In this paper I will discuss the history of the insanity defense and the controversy that now surrounds the issue in today s society. I will start by giving an historical perspective on the formation of the insanity defense, followed by the landmark trial of Daniel McNaughton, which established the guidelines that would set the standard for nearly a century to come in determining the sanity of the defendant. Lastly, I will discuss the current controversy in American society over the use of the insanity plea in the American Justice system.

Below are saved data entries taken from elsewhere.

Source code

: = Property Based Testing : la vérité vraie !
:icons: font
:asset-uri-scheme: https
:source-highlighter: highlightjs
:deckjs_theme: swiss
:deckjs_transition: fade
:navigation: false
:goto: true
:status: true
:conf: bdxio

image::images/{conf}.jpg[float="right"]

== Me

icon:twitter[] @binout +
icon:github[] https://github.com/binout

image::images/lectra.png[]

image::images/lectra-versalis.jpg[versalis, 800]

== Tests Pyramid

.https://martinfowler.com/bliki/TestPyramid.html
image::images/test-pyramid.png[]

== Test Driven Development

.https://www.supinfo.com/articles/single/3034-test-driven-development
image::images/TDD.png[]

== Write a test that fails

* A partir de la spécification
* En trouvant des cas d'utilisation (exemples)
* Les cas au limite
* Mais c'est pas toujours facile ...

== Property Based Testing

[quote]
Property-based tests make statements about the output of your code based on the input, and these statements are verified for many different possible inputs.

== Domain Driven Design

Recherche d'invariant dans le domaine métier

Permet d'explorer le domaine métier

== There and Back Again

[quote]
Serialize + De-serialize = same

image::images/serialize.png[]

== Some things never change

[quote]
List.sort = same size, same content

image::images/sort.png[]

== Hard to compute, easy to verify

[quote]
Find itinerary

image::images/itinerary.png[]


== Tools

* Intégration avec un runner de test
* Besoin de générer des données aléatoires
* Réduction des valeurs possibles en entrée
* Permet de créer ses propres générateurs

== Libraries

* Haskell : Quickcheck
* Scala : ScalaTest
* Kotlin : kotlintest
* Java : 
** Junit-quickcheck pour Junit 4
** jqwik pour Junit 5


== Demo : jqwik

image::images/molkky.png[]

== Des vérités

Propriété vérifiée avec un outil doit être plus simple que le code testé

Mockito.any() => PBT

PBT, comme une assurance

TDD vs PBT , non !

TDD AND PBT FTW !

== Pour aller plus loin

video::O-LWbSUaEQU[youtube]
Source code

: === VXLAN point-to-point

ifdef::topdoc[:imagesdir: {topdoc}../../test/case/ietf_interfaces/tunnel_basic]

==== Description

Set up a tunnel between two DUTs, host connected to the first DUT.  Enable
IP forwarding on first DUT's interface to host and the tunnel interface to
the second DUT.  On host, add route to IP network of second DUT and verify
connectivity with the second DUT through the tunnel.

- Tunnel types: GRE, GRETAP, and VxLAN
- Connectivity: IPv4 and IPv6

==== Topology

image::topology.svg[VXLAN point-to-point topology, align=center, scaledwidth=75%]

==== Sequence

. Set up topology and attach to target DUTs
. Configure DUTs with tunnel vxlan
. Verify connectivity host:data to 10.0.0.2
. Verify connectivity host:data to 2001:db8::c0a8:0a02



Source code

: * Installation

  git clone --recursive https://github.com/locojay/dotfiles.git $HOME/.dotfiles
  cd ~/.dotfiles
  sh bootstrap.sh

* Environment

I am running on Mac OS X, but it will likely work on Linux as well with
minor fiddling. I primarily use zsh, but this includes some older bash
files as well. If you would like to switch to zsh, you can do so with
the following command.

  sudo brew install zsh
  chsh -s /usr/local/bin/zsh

Throughout history, the abnormality of mental illness and those whom suffer from its alter-reality are forever entangled in the ever so complex changing web of socialistic views that society deems fit for them. For, that the mentally ill hold no true value or place in society, but otherwise are seen as problems that have to be dealt with in whatever means seem fit. Society does not wish to punish the truly mentally innocent, but on the other hand, the fact that the defendant was insane neither diminishes the wrongfulness of his/her act nor consoles the victim who suffered from it. Those who satisfy the criteria for legal insanity who do not know the difference between right and wrong, who lack the capacity to keep their behavior under control-are the people society should fear the most. Without the legal defense of insanity, the criminal law would be deprived of an essential instrument for determining those who are actually mentally ill and fall subject to its jurisdiction. It would be very odd for us to feel ourselves entitled to less control over those who could not control themselves than we have over those who simply did not. There are no quick or easy solutions to the problem of crime and the mentally ill, but if one can distinguish which questions ought to be asked and where to ask them, the answer to the problem may become that much clearer.